What is the Data Science Lab?
The Data Science Lab is the heart of innovation at Equifax. In this interview, Chris Yasko, Interim Enterprise Innovation Officer , pulls back the curtain.
What does the Data Science Lab do?
The Data Science Lab invents the future for Equifax. We work on the really hard problems that the company can take to market over the next two to three years. The Data Science Lab was founded in 2015 and is a long-term investment by the company. The lab is chartered to “pioneer disruptive solutions that drive profitable customer insights.”
What has the lab accomplished?
The Data Science Lab delivers artificial intelligence (AI) and machine learning (ML) “components” that improve existing Equifax products, or could launch entirely new solutions. These AI/ML components span many diverse topics, including: Explainable AI, Unstructured Data, Natural Language Processing, Production Deployment and Regulatory Compliance.
What products/services has the lab developed?
Our most visible accomplishment so far is inventing NeuroDecision® Technology.
We believe NeuroDecision Technology received the first Explainable AI (xAI) patent in the world using transparent AI/ML neural networks to meet regulatory compliance. We have extended xAI to gradient boosted machines and random forests for various use cases. On other customer requested projects, we have applied AI Expert Learning to big data ingestion to improve automotive lost sales analysis, commercial marketing data and geographic classification.
What does the Data Science Lab hope to accomplish in the near future?
The lab is extending our foundation from explainable Predictive Analytics (xAI) into explainable Prescriptive Analytics (RxAI). We are focusing energy on time series events, optimal path sequencing, and optimizing cloud infrastructure for adaptive AI.
What do you do at the lab?
I have the best job in Equifax since I get to lead the Data Science Lab team. My job is many different roles all at the same time: coach, mentor, evangelist, servant, sheriff and inventor.
What is your background?
I have been working in R&D engineering teams for over three decades, both as a “entrepreneur” with start-up companies and as “intrapreneur” for large corporate labs. I really enjoy building high performance teams that want to invent something that’s never been done before. I’ve developed early 3G/4G mobile phones (LTE), wireless communications (WiFi, Bluetooth, GPS), automotive telematics (IoT), cyber security appliances (FIPS-140), multi-core semiconductors (DSP, CPU), and electric vehicle charging stations (smart grid).
What inspires you about your work at the lab?
I really like structured chaos. We are a strict Agile Scrum shop with two-week Sprints. We engage with key customers, universities and industry leaders to create novel solutions that can be applied across numerous applications.

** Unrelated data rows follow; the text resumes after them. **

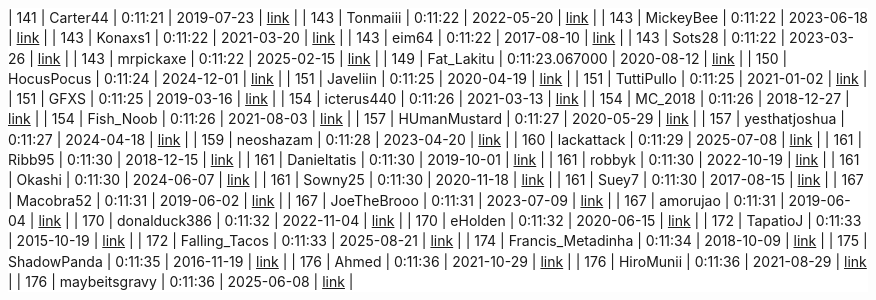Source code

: | 141 | Carter44 | 0:11:21 | 2019-07-23 | [link](https://www.youtube.com/watch?v=6yMOexUENJE) |
| 143 | Tonmaiii | 0:11:22 | 2022-05-20 | [link](https://youtu.be/HhWjqaYzk44) |
| 143 | MickeyBee | 0:11:22 | 2023-06-18 | [link](https://youtu.be/nwcjXgY252g) |
| 143 | Konaxs1 | 0:11:22 | 2021-03-20 | [link](https://www.twitch.tv/videos/955765002?filter=highlights&sort=time) |
| 143 | eim64 | 0:11:22 | 2017-08-10 | [link](https://youtu.be/-PT_CtkGFCk) |
| 143 | Sots28 | 0:11:22 | 2023-03-26 | [link](https://www.twitch.tv/videos/1777015059) |
| 143 | mrpickaxe | 0:11:22 | 2025-02-15 | [link](https://youtu.be/sKPrA7wBd2A?feature=shared) |
| 149 | Fat_Lakitu | 0:11:23.067000 | 2020-08-12 | [link](https://youtube.com/watch?v=TsrhHssGno0) |
| 150 | HocusPocus | 0:11:24 | 2024-12-01 | [link](https://www.twitch.tv/videos/2315771910) |
| 151 | Javeliin | 0:11:25 | 2020-04-19 | [link](https://youtu.be/fx5AjqLR2xc) |
| 151 | TuttiPullo | 0:11:25 | 2021-01-02 | [link](https://youtu.be/2Pc0sOtSTbY) |
| 151 | GFXS | 0:11:25 | 2019-03-16 | [link](https://www.youtube.com/watch?v=dfey0jFaOHM&t=121s) |
| 154 | icterus440 | 0:11:26 | 2021-03-13 | [link](https://youtu.be/lfQFhzmm40I) |
| 154 | MC_2018 | 0:11:26 | 2018-12-27 | [link](https://www.youtube.com/watch?v=VaKWV3RWOJM) |
| 154 | Fish_Noob | 0:11:26 | 2021-08-03 | [link](https://www.youtube.com/watch?v=Vpc0ZWe29OE) |
| 157 | HUmanMustard | 0:11:27 | 2020-05-29 | [link](https://www.twitch.tv/videos/635121671) |
| 157 | yesthatjoshua | 0:11:27 | 2024-04-18 | [link](https://youtu.be/51VlDN0QUC0) |
| 159 | neoshazam | 0:11:28 | 2023-04-20 | [link](https://www.bitchute.com/video/TJ7jG5N3Qr26/) |
| 160 | lackattack | 0:11:29 | 2025-07-08 | [link](https://youtu.be/shQs8AZa2jU) |
| 161 | Ribb95 | 0:11:30 | 2018-12-15 | [link](https://www.youtube.com/watch?v=BqrPLbZ5OKE) |
| 161 | Danieltatis | 0:11:30 | 2019-10-01 | [link](https://www.twitch.tv/videos/489097474) |
| 161 | robbyk | 0:11:30 | 2022-10-19 | [link](https://www.youtube.com/watch?v=grTpl-mstZ4) |
| 161 | Okashi | 0:11:30 | 2024-06-07 | [link](https://youtu.be/2wTWOQG5gjM) |
| 161 | Sowny25 | 0:11:30 | 2020-11-18 | [link](https://www.youtube.com/watch?v=XWbu-ihgu94) |
| 161 | Suey7 | 0:11:30 | 2017-08-15 | [link](https://www.twitch.tv/videos/167161630) |
| 167 | Macobra52 | 0:11:31 | 2019-06-02 | [link](https://www.twitch.tv/videos/433666319) |
| 167 | JoeTheBrooo | 0:11:31 | 2023-07-09 | [link](https://youtu.be/fma_UMoIfYY) |
| 167 | amorujao | 0:11:31 | 2019-06-04 | [link](https://www.youtube.com/watch?v=tid0Rnae8Rk) |
| 170 | donalduck386 | 0:11:32 | 2022-11-04 | [link](https://www.youtube.com/watch?v=qjNkdvN-xhs&t=38s) |
| 170 | eHolden | 0:11:32 | 2020-06-15 | [link](https://youtu.be/9NZJhZ1WNKg) |
| 172 | TapatioJ | 0:11:33 | 2015-10-19 | [link](http://www.twitch.tv/tapatioj/v/21539389) |
| 172 | Falling_Tacos | 0:11:33 | 2025-08-21 | [link](https://www.twitch.tv/videos/2546526706) |
| 174 | Francis_Metadinha | 0:11:34 | 2018-10-09 | [link](https://youtu.be/oAjNzvDg28M) |
| 175 | ShadowPanda | 0:11:35 | 2016-11-19 | [link](https://www.twitch.tv/shadowpanda__/v/102042340) |
| 176 | Ahmed | 0:11:36 | 2021-10-29 | [link](https://www.youtube.com/watch?v=PsO5LxxwfvM) |
| 176 | HiroMunii | 0:11:36 | 2021-08-29 | [link](https://youtu.be/vdlXEr3-Nh0) |
| 176 | maybeitsgravy | 0:11:36 | 2025-06-08 | [link](https://www.twitch.tv/videos/2480563825) |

We are given freedom to explore.
Who works in the the Data Science Lab (scientists, statisticians, etc.)
The core group is about a dozen full time data scientists and data engineers, most with doctorate degrees, along with various PhD students from leading universities. We all seem to come from outside of financial services industry, with different backgrounds in signal processing, theoretical mathematics, computer engineering, political science, and biometrics. One recent hire is a rocket scientist.
What makes the lab unique to Equifax?
We are allowed to investigate our own ideas, challenge the status quo and even allowed to fail. Most of our big ideas come from informal conversations rather than sticky note brainstorming sessions. Our diverse career backgrounds allow us to set aside traditional financial services thinking and look for totally new ways to solve an old problem.
How does your work at the lab help consumers live better financial lives?
We focus much of our energy on building new AI/ML components that can assist populations gain access to their first financial product.
We are actively working on innovative solutions that will help credit invisibles, immigrants, students and first-time loan applicants reach their financial goals.